La discussion détaillée de ces pratiques sur un forum publique serait, bien entendu (encore samaya), très mal venu. On pensera aussi, dans ce bavardage sur le net, à Gourou Rinpoché et Yeshé Tsogyel ...

Passons donc au Lamas et autres distinctions ...

Les Maîtres (Acharyas), ceux qui ont obtenu un degré de Loppon, sont capable de lire des textes très "encryptés" et les "traduire" dans des languages plus populaires tel que l'anglais ou (parfois) le français.

Le sens du mot Lama, Gourou en sanskrit, est "celui qui est substantiel avec Amour", et est capable de "prendre sur lui" le karma de ses disciples (hommes ou femmes), afin que ceux-ci puissent plus rapidement et plus profondément pratiquer sur la voie du Guhyamantra.

Les "consoeurs" ne concernent que les pratiquants les plus avancés et qui en ont atteind la profondeur.
Ce sont soit des nones, soit des des jeunes femmes "élues", Jetsunma, ayant été élevées dans des Familles Saintes, telles que celles de S.E. Sakya Trizin, S.E. Sakya Dagchen et celles de leurs fils.
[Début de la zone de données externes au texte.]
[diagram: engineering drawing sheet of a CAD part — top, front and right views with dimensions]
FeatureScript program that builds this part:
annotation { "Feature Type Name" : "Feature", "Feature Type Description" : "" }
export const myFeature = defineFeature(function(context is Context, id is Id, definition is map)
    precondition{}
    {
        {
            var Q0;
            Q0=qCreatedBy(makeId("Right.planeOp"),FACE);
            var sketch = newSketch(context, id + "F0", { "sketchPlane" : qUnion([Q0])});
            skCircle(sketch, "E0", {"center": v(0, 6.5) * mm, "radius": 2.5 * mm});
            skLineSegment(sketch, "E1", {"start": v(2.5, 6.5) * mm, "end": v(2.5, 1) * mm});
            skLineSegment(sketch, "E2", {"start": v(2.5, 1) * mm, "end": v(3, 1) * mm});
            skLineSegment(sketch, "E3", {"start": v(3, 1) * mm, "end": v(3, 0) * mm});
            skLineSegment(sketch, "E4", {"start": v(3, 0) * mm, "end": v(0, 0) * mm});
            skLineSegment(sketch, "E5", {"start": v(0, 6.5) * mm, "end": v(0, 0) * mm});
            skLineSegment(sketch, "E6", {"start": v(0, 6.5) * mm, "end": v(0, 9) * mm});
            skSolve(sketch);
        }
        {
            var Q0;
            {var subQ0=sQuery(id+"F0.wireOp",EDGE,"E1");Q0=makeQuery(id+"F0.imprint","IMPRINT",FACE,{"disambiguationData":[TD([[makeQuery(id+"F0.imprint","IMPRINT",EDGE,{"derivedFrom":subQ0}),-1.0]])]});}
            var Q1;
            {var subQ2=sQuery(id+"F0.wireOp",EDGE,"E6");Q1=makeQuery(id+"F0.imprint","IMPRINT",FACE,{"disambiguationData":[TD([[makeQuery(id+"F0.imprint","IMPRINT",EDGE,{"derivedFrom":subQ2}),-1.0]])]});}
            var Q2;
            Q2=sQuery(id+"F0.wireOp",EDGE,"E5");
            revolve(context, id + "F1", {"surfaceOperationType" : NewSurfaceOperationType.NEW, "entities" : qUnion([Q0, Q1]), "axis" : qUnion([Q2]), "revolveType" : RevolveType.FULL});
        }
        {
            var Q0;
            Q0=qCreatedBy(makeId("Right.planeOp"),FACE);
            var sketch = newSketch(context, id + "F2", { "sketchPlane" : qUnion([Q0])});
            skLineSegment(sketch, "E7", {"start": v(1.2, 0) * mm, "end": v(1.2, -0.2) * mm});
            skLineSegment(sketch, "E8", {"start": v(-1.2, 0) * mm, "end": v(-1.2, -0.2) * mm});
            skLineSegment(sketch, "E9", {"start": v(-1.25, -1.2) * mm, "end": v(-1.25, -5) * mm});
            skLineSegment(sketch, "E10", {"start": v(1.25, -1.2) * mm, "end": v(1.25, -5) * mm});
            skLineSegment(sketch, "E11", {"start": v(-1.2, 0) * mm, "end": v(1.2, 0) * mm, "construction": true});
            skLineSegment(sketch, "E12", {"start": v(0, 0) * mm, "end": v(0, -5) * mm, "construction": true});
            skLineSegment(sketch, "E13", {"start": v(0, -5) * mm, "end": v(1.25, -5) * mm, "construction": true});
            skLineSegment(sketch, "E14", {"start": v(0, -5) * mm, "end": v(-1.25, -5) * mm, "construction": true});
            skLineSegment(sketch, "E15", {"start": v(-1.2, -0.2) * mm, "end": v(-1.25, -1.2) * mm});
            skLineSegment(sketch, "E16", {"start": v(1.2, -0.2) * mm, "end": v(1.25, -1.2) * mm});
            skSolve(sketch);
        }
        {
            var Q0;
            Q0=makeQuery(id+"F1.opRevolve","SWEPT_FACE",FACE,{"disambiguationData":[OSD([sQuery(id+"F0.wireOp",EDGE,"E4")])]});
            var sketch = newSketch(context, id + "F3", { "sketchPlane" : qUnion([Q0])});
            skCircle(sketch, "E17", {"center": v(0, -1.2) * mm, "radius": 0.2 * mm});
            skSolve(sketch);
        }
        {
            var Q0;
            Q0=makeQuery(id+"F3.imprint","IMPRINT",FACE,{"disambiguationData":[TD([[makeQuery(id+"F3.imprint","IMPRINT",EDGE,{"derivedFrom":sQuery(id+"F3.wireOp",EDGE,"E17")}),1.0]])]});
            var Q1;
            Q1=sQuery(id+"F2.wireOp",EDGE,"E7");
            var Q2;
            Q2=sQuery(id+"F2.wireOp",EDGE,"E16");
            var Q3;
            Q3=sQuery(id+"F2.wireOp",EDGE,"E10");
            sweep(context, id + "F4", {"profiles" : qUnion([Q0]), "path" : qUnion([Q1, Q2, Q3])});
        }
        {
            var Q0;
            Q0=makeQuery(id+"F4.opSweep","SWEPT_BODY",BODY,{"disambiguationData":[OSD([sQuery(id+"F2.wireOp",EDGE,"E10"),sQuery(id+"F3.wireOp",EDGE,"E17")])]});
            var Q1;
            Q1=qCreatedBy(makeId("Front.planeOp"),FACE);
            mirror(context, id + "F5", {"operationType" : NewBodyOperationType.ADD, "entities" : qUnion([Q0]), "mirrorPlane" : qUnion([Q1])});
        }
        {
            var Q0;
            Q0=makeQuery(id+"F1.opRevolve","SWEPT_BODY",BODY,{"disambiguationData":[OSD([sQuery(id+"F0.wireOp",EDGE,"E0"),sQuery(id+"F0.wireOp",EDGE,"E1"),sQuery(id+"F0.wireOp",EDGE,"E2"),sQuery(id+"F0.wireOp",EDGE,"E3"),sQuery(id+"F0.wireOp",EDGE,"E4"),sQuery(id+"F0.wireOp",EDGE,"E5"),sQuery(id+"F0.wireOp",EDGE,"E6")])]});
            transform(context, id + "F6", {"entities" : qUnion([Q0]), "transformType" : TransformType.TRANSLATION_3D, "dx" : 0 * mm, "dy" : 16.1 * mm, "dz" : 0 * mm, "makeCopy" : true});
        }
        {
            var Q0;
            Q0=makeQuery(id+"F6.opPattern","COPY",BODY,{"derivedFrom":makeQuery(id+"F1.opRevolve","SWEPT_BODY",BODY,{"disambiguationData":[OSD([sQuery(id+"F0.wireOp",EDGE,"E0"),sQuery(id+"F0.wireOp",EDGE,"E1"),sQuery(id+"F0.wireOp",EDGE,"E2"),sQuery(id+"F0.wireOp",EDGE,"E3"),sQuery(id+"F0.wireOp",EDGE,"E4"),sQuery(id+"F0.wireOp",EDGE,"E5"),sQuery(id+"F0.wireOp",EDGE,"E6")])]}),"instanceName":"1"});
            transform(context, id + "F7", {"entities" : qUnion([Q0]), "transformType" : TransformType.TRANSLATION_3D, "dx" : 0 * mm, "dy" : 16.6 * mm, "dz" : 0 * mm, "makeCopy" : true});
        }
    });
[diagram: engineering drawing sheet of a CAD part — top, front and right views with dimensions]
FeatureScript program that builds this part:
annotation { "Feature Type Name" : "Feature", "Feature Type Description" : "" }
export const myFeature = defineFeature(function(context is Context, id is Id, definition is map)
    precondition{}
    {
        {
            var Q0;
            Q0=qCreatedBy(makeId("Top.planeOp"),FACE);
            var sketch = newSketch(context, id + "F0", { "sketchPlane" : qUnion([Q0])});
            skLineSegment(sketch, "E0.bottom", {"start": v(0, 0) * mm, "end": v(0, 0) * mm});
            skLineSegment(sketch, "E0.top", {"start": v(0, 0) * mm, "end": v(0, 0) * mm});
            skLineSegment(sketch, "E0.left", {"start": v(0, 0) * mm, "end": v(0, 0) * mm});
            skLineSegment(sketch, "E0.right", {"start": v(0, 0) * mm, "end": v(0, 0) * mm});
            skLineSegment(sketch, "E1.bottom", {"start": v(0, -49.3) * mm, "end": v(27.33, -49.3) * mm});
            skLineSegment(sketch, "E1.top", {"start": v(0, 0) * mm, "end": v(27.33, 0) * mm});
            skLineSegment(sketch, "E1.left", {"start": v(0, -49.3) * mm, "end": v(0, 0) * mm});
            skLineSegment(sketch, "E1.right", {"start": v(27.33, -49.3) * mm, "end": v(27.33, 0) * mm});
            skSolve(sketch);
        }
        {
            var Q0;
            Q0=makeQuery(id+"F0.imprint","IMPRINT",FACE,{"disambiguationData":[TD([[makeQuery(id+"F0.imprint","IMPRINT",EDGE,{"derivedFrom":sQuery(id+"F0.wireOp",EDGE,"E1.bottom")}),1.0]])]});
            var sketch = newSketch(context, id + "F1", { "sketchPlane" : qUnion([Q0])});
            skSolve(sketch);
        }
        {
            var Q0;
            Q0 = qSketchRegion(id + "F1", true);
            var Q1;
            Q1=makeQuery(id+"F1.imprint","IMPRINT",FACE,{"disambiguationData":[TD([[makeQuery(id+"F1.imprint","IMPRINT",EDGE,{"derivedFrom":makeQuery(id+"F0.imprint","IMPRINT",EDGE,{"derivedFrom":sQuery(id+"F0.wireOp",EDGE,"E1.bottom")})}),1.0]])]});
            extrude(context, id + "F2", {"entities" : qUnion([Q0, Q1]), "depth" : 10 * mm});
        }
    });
Elles sont à la fois des femmes (publique) et à la fois des consoeurs (privé).

Chez les Sakyapa, elles sont généralement choises dans des familles "cousines" telles que celles de Chogye Lce ou Chogye Louding, afin que les Upadhyayas (Khenpos/Abbé), puissent passer leur lignée à leurs neveux ... puisqu'ils ont fait voeu de garder leurs voeux monastiques pour la vie.

Dans l'ancien Tibet, il était "socialement" acceptable qu'un Grand Lama prenne une consoeur. S.E. Khyentse (II) Rinpoché pris une consoeur de 16 ans alors qu'il avait la cinquantaine largement passée (celle ci vit encore alors que Kyentse (III) Rinpoché à la quarantaine) et venait aux cérémonies officielles dans ses robes de moine ... il était néanmoins le Gourou des Gourous.

En fait il n'y a pas de moine ordonné au Tibet, ni maintenant ni avant, qui ait une consoeur ... sauf dans certaines croyances populaires.

On ne peut pas juger sur la robe ... mais sur les voeux.

Dzongsar Khyentse (III) Rinpoché n'est pas un bhikshu, néanmoins il a le crane razé et il porte des robes de moine.
Personne ne peut être appelé Upadhyaya si il a une consoeur. Tous les membres de la famille Sakya sont laïques et ont pris des voeux tantriques ... on les appelle ngagpa ou mantri.